Selected passage below:
Court of Session rules in favour of ‘unacceptable’ Cairngorms development
The Court of Session has today ruled in favour of the Cairngorms National Park Authority in relation to the construction of four new projects within the park bounds, overruling objections from campaigners that it would result in the loss of protected habitats and species.

This clears the way for construction to begin on a new town of up to 1,500 homes at An Camas Mor, an estate of 300 homes at Kingussie, a further 100 houses at Carrbridge and 40 homes at a site at Nethy Bridge.

Campaigners object that these will adversely impact on ancient woodland, wild flower meadows, bogs and pine woodland, to the detriment of rare and endangered animals such as the freshwater pearl mussel, wildcat, red squirrel and capercaillie.

Craig Macadam, director of Buglife Scotland, described the park authorities assessment of such impacts as ‘unacceptable’, saying: "The National Park Authority should have undertaken a more rigorous scientific appraisal to assess the ecological impacts of proposed developments on the internationally designated features before including these in its Local Plan.

“We do not consider that deferring an assessment to the later stages in the planning approval process, which has been the National Park Authority's approach, will provide the protection that Scotland's most treasured natural areas should receive.
End of Selected passage.
Extracted information below:
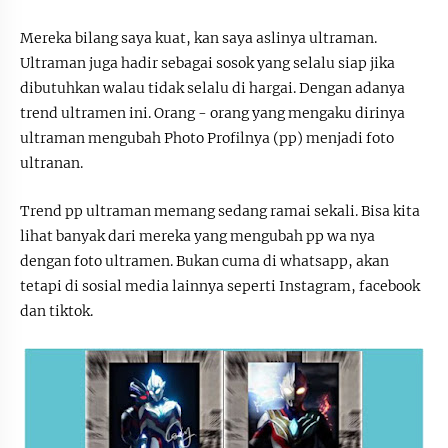
Mereka bilang saya kuat, kan saya aslinya ultraman.
Ultraman juga hadir sebagai sosok yang selalu siap jika
dibutuhkan walau tidak selalu di hargai. Dengan adanya
trend ultramen ini. Orang - orang yang mengaku dirinya
ultraman mengubah Photo Profilnya (pp) menjadi foto
ultranan.
Trend pp ultraman memang sedang ramai sekali. Bisa kita
lihat banyak dari mereka yang mengubah pp wa nya
dengan foto ultramen. Bukan cuma di whatsapp, akan
tetapi di sosial media lainnya seperti Instagram, facebook
dan tiktok.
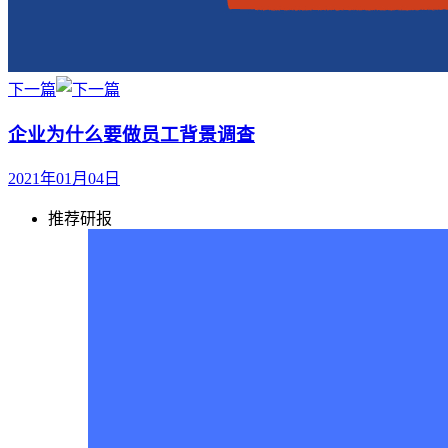
下一篇
企业为什么要做员工背景调查
2021年01月04日
推荐研报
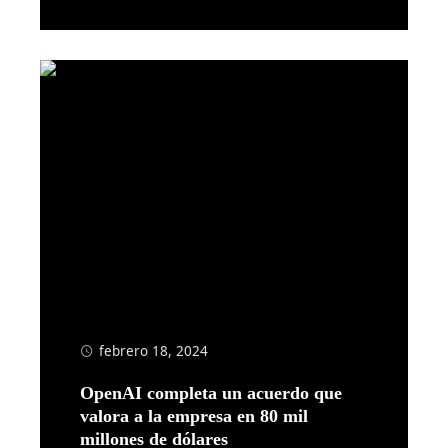
Leer más
febrero 18, 2024
OpenAI completa un acuerdo que
valora a la empresa en 80 mil
millones de dólares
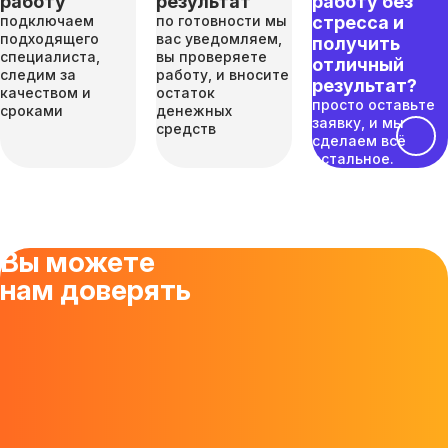
работу
результат
работу без
подключаем
по готовности мы
стресса и
подходящего
вас уведомляем,
получить
специалиста,
вы проверяете
отличный
следим за
работу, и вносите
результат?
качеством и
остаток
просто оставьте
сроками
денежных
заявку, и мы
средств
сделаем всё
остальное.
Вы можете
нам доверять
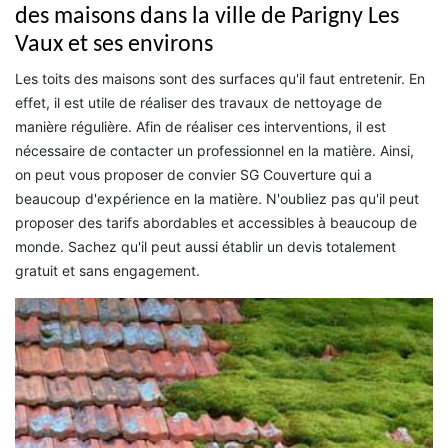
des maisons dans la ville de Parigny Les
Vaux et ses environs
Les toits des maisons sont des surfaces qu'il faut entretenir. En
effet, il est utile de réaliser des travaux de nettoyage de
manière régulière. Afin de réaliser ces interventions, il est
nécessaire de contacter un professionnel en la matière. Ainsi,
on peut vous proposer de convier SG Couverture qui a
beaucoup d'expérience en la matière. N'oubliez pas qu'il peut
proposer des tarifs abordables et accessibles à beaucoup de
monde. Sachez qu'il peut aussi établir un devis totalement
gratuit et sans engagement.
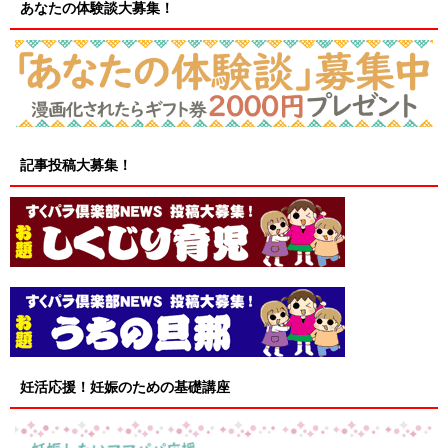
あなたの体験談大募集！
記事投稿大募集！
妊活応援！妊娠のための基礎講座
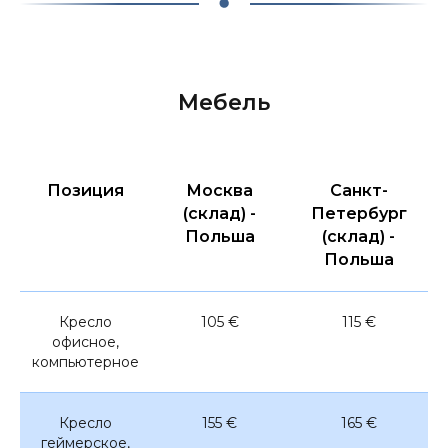
Мебель
Позиция
Москва
Санкт-
(склад) -
Петербург
Польша
(склад) -
Польша
Кресло
105 €
115 €
офисное,
компьютерное
Кресло
155 €
165 €
геймерское,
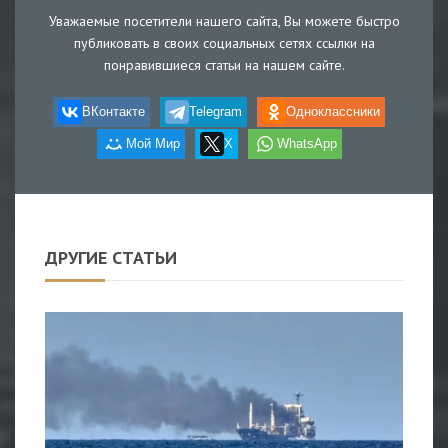
Уважаемые посетители нашего сайта, Вы можете быстро
публиковать в своих социальных сетях ссылки на
понравившиеся статьи на нашем сайте.
ВКонтакте
Telegram
Одноклассники
Мой Мир
X
WhatsApp
ДРУГИЕ СТАТЬИ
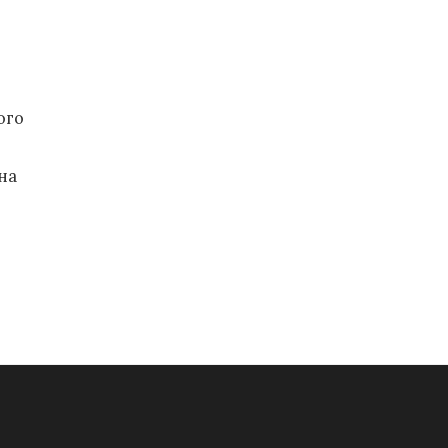
ого
на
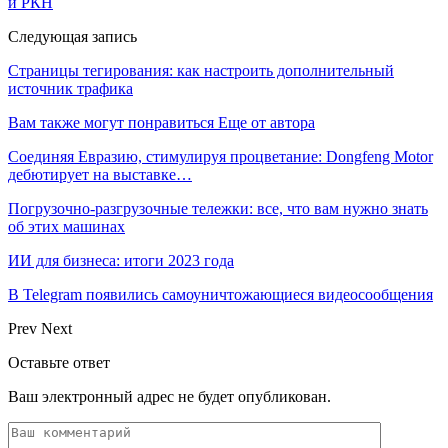
и РКН
Следующая запись
Страницы тегирования: как настроить дополнительный
источник трафика
Вам также могут понравиться
Еще от автора
Соединяя Евразию, стимулируя процветание: Dongfeng Motor
дебютирует на выставке…
Погрузочно-разгрузочные тележки: все, что вам нужно знать
об этих машинах
ИИ для бизнеса: итоги 2023 года
В Telegram появились самоуничтожающиеся видеосообщения
Prev
Next
Оставьте ответ
Ваш электронный адрес не будет опубликован.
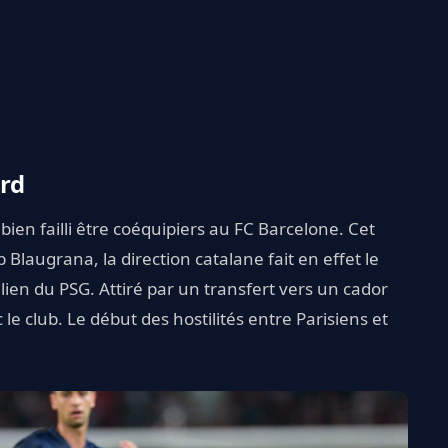
ard
bien failli être coéquipiers au FC Barcelone. Cet
 Blaugrana, la direction catalane fait en effet le
lien du PSG. Attiré par un transfert vers un cador
 le club. Le début des hostilités entre Parisiens et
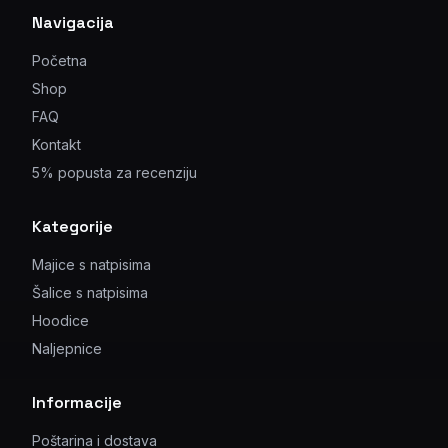
Navigacija
Početna
Shop
FAQ
Kontakt
5% popusta za recenziju
Kategorije
Majice s natpisima
Šalice s natpisima
Hoodice
Naljepnice
Informacije
Poštarina i dostava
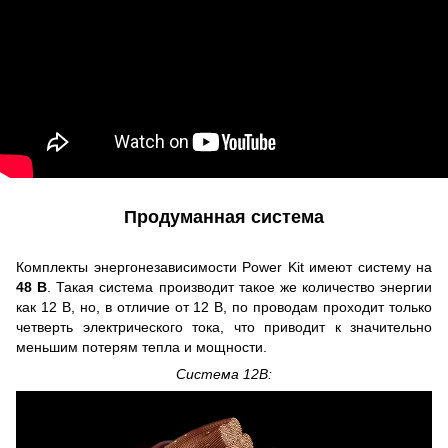
Продуманная система
Комплекты энергонезависимости Power Kit имеют систему на
48 В
. Такая система производит такое же количество энергии
как 12 В, но, в отличие от 12 В, по проводам проходит только
четверть электрического тока, что приводит к значительно
меньшим потерям тепла и мощности.
Система 12В:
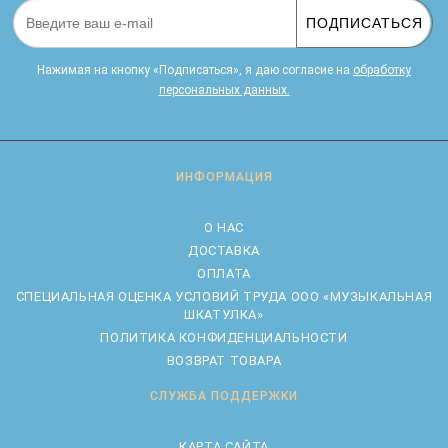
ПОДПИСАТЬСЯ
Нажимая на кнопку «Подписаться», я даю cогласие на
обработку
персональных данных.
ИНФОРМАЦИЯ
О НАС
ДОСТАВКА
ОПЛАТА
CПЕЦИАЛЬНАЯ ОЦЕНКА УСЛОВИЙ ТРУДА ООО «МУЗЫКАЛЬНАЯ
ШКАТУЛКА»
ПОЛИТИКА КОНФИДЕНЦИАЛЬНОСТИ
ВОЗВРАТ ТОВАРА
СЛУЖБА ПОДДЕРЖКИ
КАРТА САЙТА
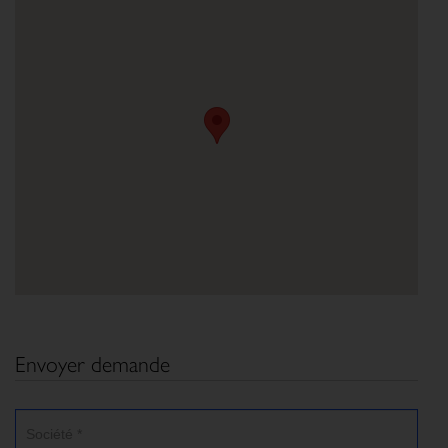
Envoyer demande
End of Extracted information.
### [Things to do]
• A. Answer these questions from the article on the Cairngorms court ruling:
(i) How many homes are planned for the estate at Kingussie?
(ii) Which four rare and endangered animals do the campaigners name?
(iii) What position does Craig Macadam hold?
• B. Can you recast the paragraph of the Cairngorms ruling article that begins "This clears the way" as a short list of the planned developments?
• C. Write the next few paragraphs of the article on the Cairngorms court ruling, picking up after its final sentence.

### [Written responses]
• A.
(i) 300 homes.
(ii) The freshwater pearl mussel, the wildcat, the red squirrel and the capercaillie.
(iii) He is director of Buglife Scotland.

• B.
Construction can now begin on:
- a new town of up to 1,500 homes at An Camas Mor
- an estate of 300 homes at Kingussie
- a further 100 houses at Carrbridge
- 40 homes at a site at Nethy Bridge

• C.
“This ruling is a major setback not just for the protection of ‘protected' wildlife, landscape and heritage in the Cairngorms but potentially for future assessments throughout the European Union where it set a precedent for inadequate assessment of sites before their destruction.”

1 Comment

#1 Posted by Egbert on 3 Jul 2013 at 12:22 PM
If there has to be a town built here then the masterplan by Gehl Architects & Benjamin Tindall is the way it should be done - it's pretty exemplary stuff and in a way it's a shame that the site itself is so controversial as there's a risk that the quality of the plan will be overlooked. It's a considered and deeply sensitive approach and seems commensurate with a site of this quality. We should be planning all our new settlements this way - hoping that if it does go head it doesn't get completely Tulloch-ified.